THE INVENTORY ROUTING PROBLEM WITH THIRD PARTY LOGISTICS
Abstract
There are two key planning issues in supply chain: inventory management and transportation. In this research, the inventory control and transportation of syrup concentrate and final products for one bottling company working for a beverage company is studied. Operation of most of beverage companies is based on a franchised distribution system. In this operation, syrup concentrate is produced by a beverage company and sold to bottlers. Bottlers, in turn, mix the syrup concentrate with different ingredients to produce various products and distribute them to retailers.

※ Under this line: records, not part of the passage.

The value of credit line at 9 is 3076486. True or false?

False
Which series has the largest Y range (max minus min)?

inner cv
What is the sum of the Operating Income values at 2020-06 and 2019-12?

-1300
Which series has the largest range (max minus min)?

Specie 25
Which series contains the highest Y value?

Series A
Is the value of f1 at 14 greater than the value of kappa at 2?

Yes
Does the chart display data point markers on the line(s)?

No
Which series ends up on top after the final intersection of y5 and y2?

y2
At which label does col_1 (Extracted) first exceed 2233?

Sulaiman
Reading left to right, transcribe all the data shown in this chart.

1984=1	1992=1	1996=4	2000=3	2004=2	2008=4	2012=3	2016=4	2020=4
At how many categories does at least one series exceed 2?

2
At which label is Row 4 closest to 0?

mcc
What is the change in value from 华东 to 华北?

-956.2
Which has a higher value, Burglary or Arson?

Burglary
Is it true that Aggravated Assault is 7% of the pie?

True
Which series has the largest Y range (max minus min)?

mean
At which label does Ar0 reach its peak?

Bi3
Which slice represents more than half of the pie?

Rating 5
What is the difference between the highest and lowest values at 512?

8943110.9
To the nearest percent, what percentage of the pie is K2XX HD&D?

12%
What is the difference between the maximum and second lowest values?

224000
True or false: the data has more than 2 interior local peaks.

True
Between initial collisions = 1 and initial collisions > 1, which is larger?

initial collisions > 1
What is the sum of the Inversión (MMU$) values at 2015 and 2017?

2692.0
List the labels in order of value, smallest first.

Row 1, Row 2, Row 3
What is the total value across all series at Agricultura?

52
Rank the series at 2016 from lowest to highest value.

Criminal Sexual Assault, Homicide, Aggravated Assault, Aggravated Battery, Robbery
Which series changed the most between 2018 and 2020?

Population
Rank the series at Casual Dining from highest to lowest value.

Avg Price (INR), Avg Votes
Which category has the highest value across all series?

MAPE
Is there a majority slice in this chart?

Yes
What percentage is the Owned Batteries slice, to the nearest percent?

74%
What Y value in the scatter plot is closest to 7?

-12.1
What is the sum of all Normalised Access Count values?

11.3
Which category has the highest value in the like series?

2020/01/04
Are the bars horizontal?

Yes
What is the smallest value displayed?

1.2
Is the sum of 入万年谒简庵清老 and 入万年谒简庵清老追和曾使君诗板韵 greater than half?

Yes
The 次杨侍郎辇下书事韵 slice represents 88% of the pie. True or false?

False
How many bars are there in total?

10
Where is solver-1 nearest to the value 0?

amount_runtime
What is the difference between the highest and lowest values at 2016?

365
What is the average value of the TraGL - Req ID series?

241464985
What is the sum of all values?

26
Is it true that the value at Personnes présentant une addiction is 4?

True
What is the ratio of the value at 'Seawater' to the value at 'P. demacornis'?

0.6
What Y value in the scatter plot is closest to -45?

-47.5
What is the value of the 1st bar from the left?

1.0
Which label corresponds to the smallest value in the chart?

Unsatisfied orders have several harmful effects on the bottling company. The bottling company may not satisfy all demands due to its small fleet size, which is not able to cover all deliveries in the right timeframe. One method for preventing missed orders is sending orders to some retailers in advance to hold for future use. This allows the fleet to be free to service the rest of the retailers. This policy is possible if those retailers have available capacity to keep products. Another way to deal with this problem is by renting vehicles, which increases the fleet size. The last option for delivering to a retailer when the owned fleet is not able to do so is outsourcing shipping and/or warehousing. The bottling company contracts with a Third Party Logistics Provider (TPLP), who is responsible for delivery of final products to some of the bottler's retailers. Also, TPLPs can store commodities in their warehouses and deliver products to retailers at the right time if there is no available capacity in the bottler's warehouses.
This problem belongs to Inventory Routing Problem (IRP) with some new features such as options for rental vehicle and TPLPs. IRP is a well-studied problem in Operation Research but most of the studies take a single period into account. In contrast, the proposed model in this study includes several time steps in which a decision in one time step can affect future time steps. The proposed model is a multi-tier, multi-plant, multi-warehouse, and multi-product model which considers non-homogeneous fleet. No model in the literature considers all of these characteristics simultaneously.
In this research heuristic methods are developed to solve large problems for which optimization packages cannot find even a feasible solution. Two heuristic methods are proposed for this problem, which are based on fix-and-run algorithm. Three improvement phases are also developed to enhance the final solution of heuristics. The proposed heuristic methods in this research can find an appropriate feasible solution with only a small gap from an upper bound and in reasonable running time.